**About this exercise**
Using the data below, show every line where the word "Pays" occurs.

:: Source material

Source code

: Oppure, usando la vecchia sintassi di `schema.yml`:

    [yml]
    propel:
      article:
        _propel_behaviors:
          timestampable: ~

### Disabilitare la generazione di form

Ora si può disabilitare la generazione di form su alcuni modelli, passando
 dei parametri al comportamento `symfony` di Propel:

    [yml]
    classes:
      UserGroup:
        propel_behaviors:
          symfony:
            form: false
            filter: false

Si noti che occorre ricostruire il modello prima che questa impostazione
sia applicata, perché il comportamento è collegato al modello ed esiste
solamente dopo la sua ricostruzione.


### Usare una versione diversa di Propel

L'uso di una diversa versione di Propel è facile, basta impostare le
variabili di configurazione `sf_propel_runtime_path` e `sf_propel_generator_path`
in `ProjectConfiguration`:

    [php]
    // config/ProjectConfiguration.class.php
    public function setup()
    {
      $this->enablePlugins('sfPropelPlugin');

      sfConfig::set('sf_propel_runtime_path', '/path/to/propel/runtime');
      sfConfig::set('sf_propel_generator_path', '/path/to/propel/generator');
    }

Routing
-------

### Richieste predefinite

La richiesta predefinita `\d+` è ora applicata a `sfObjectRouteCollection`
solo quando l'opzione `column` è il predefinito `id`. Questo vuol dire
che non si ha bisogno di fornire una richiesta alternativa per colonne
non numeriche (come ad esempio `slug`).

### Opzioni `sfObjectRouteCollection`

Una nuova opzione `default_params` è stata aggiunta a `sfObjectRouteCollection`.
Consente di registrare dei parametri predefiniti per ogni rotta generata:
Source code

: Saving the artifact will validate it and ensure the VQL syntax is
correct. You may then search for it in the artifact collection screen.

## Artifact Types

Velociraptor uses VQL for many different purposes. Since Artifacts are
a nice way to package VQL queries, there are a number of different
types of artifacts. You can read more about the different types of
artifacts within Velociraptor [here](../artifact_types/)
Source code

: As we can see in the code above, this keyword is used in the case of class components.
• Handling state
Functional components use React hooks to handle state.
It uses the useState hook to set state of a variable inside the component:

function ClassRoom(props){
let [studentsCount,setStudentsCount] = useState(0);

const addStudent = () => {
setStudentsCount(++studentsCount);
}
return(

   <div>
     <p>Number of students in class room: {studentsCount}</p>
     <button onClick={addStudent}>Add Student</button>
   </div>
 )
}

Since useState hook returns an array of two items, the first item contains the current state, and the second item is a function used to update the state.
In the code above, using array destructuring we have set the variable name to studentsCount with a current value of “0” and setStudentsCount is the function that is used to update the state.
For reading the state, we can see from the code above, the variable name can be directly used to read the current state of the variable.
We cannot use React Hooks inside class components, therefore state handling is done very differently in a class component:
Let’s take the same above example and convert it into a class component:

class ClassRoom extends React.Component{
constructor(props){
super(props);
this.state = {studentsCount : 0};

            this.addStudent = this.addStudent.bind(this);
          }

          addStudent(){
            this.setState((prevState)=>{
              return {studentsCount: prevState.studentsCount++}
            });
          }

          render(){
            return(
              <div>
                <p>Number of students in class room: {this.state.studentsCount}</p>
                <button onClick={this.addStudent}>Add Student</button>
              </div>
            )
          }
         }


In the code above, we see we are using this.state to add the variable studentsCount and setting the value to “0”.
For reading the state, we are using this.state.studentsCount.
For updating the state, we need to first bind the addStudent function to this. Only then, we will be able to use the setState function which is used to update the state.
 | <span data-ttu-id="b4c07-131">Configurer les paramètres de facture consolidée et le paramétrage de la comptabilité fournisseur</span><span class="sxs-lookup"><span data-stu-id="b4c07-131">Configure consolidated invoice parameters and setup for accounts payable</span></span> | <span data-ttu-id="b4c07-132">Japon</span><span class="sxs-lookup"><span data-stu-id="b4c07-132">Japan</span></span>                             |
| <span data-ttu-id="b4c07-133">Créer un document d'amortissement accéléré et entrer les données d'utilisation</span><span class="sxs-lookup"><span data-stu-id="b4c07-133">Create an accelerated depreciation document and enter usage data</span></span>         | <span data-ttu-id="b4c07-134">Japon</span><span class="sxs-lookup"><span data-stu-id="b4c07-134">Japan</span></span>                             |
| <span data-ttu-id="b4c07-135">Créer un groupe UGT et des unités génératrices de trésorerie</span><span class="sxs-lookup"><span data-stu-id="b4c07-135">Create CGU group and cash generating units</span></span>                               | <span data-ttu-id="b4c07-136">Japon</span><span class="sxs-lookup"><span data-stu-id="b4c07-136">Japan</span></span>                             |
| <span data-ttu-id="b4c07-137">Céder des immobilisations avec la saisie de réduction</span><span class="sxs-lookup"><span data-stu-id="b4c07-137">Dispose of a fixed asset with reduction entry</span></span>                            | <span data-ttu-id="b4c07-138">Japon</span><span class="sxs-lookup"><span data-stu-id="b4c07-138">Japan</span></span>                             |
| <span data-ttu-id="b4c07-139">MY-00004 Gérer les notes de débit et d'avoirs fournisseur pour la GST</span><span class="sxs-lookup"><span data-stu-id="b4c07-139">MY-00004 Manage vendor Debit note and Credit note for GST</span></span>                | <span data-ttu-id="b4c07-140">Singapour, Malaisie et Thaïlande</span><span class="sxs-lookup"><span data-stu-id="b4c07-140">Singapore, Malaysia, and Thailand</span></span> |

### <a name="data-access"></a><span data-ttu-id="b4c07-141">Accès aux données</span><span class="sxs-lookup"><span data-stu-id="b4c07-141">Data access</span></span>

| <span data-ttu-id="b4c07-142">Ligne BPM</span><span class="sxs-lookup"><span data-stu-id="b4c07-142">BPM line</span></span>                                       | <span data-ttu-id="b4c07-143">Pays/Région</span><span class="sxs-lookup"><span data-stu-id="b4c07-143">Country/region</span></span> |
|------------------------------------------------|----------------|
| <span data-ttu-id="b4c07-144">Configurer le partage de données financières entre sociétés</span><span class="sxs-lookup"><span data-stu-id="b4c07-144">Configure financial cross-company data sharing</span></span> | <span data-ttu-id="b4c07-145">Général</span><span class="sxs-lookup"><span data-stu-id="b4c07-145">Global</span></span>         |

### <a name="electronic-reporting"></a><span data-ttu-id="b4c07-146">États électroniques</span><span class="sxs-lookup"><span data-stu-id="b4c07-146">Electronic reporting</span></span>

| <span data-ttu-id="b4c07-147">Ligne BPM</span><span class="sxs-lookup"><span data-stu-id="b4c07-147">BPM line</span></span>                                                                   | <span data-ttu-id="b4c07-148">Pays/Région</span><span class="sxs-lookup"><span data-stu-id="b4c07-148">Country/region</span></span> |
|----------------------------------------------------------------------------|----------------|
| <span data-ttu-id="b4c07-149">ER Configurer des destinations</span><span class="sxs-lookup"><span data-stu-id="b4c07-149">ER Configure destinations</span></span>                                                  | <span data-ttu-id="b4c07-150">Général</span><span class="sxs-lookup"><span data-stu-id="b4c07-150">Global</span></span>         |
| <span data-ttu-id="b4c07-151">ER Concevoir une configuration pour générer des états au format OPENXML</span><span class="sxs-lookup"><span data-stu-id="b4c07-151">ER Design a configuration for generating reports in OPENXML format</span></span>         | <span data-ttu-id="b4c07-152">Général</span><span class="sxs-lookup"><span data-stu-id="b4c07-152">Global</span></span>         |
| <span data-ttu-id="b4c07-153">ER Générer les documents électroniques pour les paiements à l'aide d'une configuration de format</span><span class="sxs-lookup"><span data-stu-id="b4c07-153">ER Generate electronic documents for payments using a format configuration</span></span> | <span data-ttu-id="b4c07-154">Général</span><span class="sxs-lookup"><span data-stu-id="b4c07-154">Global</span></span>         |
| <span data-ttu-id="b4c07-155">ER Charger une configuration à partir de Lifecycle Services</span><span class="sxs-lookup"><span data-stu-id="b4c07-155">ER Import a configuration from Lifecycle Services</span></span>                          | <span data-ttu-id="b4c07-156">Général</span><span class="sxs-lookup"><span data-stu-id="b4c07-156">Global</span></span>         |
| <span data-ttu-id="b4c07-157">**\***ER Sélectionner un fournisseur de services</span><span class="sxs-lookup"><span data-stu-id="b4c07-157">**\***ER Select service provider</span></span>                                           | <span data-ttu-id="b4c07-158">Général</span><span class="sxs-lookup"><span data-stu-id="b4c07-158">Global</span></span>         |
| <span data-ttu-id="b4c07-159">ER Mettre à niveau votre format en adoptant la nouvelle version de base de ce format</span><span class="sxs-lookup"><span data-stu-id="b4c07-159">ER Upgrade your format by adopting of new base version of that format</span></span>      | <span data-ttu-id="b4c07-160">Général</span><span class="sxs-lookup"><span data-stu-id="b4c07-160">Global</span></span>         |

::::

**Solution to the problem**
| <span data-ttu-id="b4c07-142">Ligne BPM</span><span class="sxs-lookup"><span data-stu-id="b4c07-142">BPM line</span></span>                                       | <span data-ttu-id="b4c07-143">Pays/Région</span><span class="sxs-lookup"><span data-stu-id="b4c07-143">Country/region</span></span> |
| <span data-ttu-id="b4c07-147">Ligne BPM</span><span class="sxs-lookup"><span data-stu-id="b4c07-147">BPM line</span></span>                                                                   | <span data-ttu-id="b4c07-148">Pays/Région</span><span class="sxs-lookup"><span data-stu-id="b4c07-148">Country/region</span></span> |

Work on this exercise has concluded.